For the data below, count the lines that have the string "tail" and state that number by itself.

=== Section Start ===

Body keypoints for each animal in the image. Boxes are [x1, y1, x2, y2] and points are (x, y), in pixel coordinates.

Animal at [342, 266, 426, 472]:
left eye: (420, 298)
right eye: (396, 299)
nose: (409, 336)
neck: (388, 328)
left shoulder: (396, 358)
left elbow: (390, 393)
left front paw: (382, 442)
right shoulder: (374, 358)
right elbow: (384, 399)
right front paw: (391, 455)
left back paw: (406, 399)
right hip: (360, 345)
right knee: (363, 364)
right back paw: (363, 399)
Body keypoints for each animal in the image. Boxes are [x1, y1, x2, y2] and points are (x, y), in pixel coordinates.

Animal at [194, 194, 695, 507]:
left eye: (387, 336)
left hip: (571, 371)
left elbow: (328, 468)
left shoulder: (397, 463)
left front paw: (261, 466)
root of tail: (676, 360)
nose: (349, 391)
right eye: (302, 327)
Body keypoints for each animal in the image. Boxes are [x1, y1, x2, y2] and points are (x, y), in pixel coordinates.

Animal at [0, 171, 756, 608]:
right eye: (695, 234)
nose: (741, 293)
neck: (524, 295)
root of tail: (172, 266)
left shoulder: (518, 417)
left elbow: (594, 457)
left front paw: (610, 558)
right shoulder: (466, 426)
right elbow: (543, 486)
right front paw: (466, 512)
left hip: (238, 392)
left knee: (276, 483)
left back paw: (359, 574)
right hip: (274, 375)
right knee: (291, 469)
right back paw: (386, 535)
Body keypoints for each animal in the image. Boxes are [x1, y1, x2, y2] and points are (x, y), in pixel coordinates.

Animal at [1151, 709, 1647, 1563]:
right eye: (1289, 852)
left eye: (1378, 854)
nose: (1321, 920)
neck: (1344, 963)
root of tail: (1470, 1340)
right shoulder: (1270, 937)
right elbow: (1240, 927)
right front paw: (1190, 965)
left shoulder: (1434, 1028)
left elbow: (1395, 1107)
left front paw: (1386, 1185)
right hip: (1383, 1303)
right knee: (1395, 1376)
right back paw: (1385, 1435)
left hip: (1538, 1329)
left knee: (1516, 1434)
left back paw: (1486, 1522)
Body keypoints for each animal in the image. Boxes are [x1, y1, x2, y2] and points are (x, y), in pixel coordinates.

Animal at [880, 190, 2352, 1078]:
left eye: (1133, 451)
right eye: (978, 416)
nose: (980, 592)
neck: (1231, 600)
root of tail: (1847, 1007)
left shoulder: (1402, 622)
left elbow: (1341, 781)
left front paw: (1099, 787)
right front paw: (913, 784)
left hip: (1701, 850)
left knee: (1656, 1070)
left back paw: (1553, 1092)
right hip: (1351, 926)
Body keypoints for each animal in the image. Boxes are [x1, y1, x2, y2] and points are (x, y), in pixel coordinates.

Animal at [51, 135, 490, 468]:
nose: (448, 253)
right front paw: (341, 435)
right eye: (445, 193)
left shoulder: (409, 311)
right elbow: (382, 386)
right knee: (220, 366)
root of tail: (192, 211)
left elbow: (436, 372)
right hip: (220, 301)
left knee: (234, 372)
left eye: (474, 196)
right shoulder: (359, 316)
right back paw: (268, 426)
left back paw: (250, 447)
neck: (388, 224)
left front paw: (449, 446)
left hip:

=== Section End ===

Response for this exercise:
5